> **How to complete this task**
Your response should be the complete set of records, reproduced exactly.

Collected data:
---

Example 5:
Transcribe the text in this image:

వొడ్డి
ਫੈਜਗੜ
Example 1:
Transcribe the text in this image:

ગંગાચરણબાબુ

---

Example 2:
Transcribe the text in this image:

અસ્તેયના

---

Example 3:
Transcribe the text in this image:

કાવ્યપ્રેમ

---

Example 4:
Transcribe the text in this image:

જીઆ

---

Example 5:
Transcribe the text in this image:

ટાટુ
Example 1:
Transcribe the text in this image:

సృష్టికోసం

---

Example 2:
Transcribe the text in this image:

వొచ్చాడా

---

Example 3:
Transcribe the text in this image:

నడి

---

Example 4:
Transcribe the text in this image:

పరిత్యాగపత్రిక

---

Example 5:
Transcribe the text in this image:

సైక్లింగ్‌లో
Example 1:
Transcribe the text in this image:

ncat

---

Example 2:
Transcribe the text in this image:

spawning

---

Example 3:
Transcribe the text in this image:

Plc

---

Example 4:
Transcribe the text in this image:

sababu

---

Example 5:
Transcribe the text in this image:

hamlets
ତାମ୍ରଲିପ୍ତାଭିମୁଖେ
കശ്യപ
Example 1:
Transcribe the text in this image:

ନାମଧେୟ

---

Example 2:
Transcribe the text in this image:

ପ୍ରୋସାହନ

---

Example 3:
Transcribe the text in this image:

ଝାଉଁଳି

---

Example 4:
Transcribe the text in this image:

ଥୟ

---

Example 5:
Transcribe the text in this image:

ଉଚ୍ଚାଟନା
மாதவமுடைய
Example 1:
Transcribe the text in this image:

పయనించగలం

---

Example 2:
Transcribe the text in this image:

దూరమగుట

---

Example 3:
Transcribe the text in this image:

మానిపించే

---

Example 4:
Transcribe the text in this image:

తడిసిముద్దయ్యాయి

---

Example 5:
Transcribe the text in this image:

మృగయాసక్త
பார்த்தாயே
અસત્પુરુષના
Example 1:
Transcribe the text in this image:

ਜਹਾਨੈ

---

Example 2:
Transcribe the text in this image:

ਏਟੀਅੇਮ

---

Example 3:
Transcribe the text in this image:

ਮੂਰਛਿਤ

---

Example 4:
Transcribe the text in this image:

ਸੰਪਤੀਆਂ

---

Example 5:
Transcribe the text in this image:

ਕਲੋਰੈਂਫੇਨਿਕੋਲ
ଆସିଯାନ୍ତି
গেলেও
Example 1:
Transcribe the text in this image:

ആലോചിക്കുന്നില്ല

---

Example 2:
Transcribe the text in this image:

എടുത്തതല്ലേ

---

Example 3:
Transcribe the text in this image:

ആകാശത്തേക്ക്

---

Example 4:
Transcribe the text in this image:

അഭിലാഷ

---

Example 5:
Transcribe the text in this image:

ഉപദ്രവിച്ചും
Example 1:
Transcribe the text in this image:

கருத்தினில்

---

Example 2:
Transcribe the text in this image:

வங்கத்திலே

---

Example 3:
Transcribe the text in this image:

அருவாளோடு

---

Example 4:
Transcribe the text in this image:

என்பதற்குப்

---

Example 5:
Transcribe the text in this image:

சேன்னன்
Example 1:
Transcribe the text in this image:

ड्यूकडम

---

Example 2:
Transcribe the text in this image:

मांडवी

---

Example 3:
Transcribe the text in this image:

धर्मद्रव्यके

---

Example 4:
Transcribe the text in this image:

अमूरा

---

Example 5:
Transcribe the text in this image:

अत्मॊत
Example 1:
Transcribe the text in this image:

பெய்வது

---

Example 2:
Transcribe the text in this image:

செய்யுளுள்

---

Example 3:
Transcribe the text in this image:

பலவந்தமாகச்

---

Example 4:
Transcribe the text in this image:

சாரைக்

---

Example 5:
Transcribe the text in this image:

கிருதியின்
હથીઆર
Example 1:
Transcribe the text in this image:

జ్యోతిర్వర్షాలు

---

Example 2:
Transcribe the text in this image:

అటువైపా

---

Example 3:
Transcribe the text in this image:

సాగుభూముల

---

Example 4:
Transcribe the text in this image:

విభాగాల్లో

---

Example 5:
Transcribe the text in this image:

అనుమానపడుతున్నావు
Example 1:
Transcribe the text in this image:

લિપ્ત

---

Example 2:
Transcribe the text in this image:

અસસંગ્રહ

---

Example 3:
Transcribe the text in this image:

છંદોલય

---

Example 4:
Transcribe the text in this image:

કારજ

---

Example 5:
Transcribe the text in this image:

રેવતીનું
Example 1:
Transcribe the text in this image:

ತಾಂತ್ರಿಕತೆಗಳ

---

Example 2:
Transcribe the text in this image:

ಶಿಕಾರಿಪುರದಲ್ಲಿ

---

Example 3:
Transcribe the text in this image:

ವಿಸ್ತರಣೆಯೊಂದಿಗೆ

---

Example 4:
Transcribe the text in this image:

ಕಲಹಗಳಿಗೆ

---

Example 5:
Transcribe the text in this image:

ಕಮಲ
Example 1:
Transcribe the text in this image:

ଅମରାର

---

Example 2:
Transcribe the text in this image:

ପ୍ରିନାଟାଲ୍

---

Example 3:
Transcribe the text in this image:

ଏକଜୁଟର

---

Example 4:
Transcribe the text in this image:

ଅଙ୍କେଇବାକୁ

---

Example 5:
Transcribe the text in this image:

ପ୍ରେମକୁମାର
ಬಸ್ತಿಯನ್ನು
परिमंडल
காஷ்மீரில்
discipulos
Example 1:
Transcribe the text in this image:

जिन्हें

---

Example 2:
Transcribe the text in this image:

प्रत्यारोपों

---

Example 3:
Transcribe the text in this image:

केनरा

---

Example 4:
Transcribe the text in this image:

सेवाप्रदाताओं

> **Output**
---

Example 5:
Transcribe the text in this image:

వొడ్డి
ਫੈਜਗੜ
Example 1:
Transcribe the text in this image:

ગંગાચરણબાબુ

---

Example 2:
Transcribe the text in this image:

અસ્તેયના

---

Example 3:
Transcribe the text in this image:

કાવ્યપ્રેમ

---

Example 4:
Transcribe the text in this image:

જીઆ

---

Example 5:
Transcribe the text in this image:

ટાટુ
Example 1:
Transcribe the text in this image:

సృష్టికోసం

---

Example 2:
Transcribe the text in this image:

వొచ్చాడా

---

Example 3:
Transcribe the text in this image:

నడి

---

Example 4:
Transcribe the text in this image:

పరిత్యాగపత్రిక

---

Example 5:
Transcribe the text in this image:

సైక్లింగ్‌లో
Example 1:
Transcribe the text in this image:

ncat

---

Example 2:
Transcribe the text in this image:

spawning

---

Example 3:
Transcribe the text in this image:

Plc

---

Example 4:
Transcribe the text in this image:

sababu

---

Example 5:
Transcribe the text in this image:

hamlets
ତାମ୍ରଲିପ୍ତାଭିମୁଖେ
കശ്യപ
Example 1:
Transcribe the text in this image:

ନାମଧେୟ

---

Example 2:
Transcribe the text in this image:

ପ୍ରୋସାହନ

---

Example 3:
Transcribe the text in this image:

ଝାଉଁଳି

---

Example 4:
Transcribe the text in this image:

ଥୟ

---

Example 5:
Transcribe the text in this image:

ଉଚ୍ଚାଟନା
மாதவமுடைய
Example 1:
Transcribe the text in this image:

పయనించగలం

---

Example 2:
Transcribe the text in this image:

దూరమగుట

---

Example 3:
Transcribe the text in this image:

మానిపించే

---

Example 4:
Transcribe the text in this image:

తడిసిముద్దయ్యాయి

---

Example 5:
Transcribe the text in this image:

మృగయాసక్త
பார்த்தாயே
અસત્પુરુષના
Example 1:
Transcribe the text in this image:

ਜਹਾਨੈ

---

Example 2:
Transcribe the text in this image:

ਏਟੀਅੇਮ

---

Example 3:
Transcribe the text in this image:

ਮੂਰਛਿਤ

---

Example 4:
Transcribe the text in this image:

ਸੰਪਤੀਆਂ

---

Example 5:
Transcribe the text in this image:

ਕਲੋਰੈਂਫੇਨਿਕੋਲ
ଆସିଯାନ୍ତି
গেলেও
Example 1:
Transcribe the text in this image:

ആലോചിക്കുന്നില്ല

---

Example 2:
Transcribe the text in this image:

എടുത്തതല്ലേ

---

Example 3:
Transcribe the text in this image:

ആകാശത്തേക്ക്

---

Example 4:
Transcribe the text in this image:

അഭിലാഷ

---

Example 5:
Transcribe the text in this image:

ഉപദ്രവിച്ചും
Example 1:
Transcribe the text in this image:

கருத்தினில்

---

Example 2:
Transcribe the text in this image:

வங்கத்திலே

---

Example 3:
Transcribe the text in this image:

அருவாளோடு

---

Example 4:
Transcribe the text in this image:

என்பதற்குப்

---

Example 5:
Transcribe the text in this image:

சேன்னன்
Example 1:
Transcribe the text in this image:

ड्यूकडम

---

Example 2:
Transcribe the text in this image:

मांडवी

---

Example 3:
Transcribe the text in this image:

धर्मद्रव्यके

---

Example 4:
Transcribe the text in this image:

अमूरा

---

Example 5:
Transcribe the text in this image:

अत्मॊत
Example 1:
Transcribe the text in this image:

பெய்வது

---

Example 2:
Transcribe the text in this image:

செய்யுளுள்

---

Example 3:
Transcribe the text in this image:

பலவந்தமாகச்

---

Example 4:
Transcribe the text in this image:

சாரைக்

---

Example 5:
Transcribe the text in this image:

கிருதியின்
હથીઆર
Example 1:
Transcribe the text in this image:

జ్యోతిర్వర్షాలు

---

Example 2:
Transcribe the text in this image:

అటువైపా

---

Example 3:
Transcribe the text in this image:

సాగుభూముల

---

Example 4:
Transcribe the text in this image:

విభాగాల్లో

---

Example 5:
Transcribe the text in this image:

అనుమానపడుతున్నావు
Example 1:
Transcribe the text in this image:

લિપ્ત

---

Example 2:
Transcribe the text in this image:

અસસંગ્રહ

---

Example 3:
Transcribe the text in this image:

છંદોલય

---

Example 4:
Transcribe the text in this image:

કારજ

---

Example 5:
Transcribe the text in this image:

રેવતીનું
Example 1:
Transcribe the text in this image:

ತಾಂತ್ರಿಕತೆಗಳ

---

Example 2:
Transcribe the text in this image:

ಶಿಕಾರಿಪುರದಲ್ಲಿ

---

Example 3:
Transcribe the text in this image:

ವಿಸ್ತರಣೆಯೊಂದಿಗೆ

---

Example 4:
Transcribe the text in this image:

ಕಲಹಗಳಿಗೆ

---

Example 5:
Transcribe the text in this image:

ಕಮಲ
Example 1:
Transcribe the text in this image:

ଅମରାର

---

Example 2:
Transcribe the text in this image:

ପ୍ରିନାଟାଲ୍

---

Example 3:
Transcribe the text in this image:

ଏକଜୁଟର

---

Example 4:
Transcribe the text in this image:

ଅଙ୍କେଇବାକୁ

---

Example 5:
Transcribe the text in this image:

ପ୍ରେମକୁମାର
ಬಸ್ತಿಯನ್ನು
परिमंडल
காஷ்மீரில்
discipulos
Example 1:
Transcribe the text in this image:

जिन्हें

---

Example 2:
Transcribe the text in this image:

प्रत्यारोपों

---

Example 3:
Transcribe the text in this image:

केनरा

---

Example 4:
Transcribe the text in this image:

सेवाप्रदाताओं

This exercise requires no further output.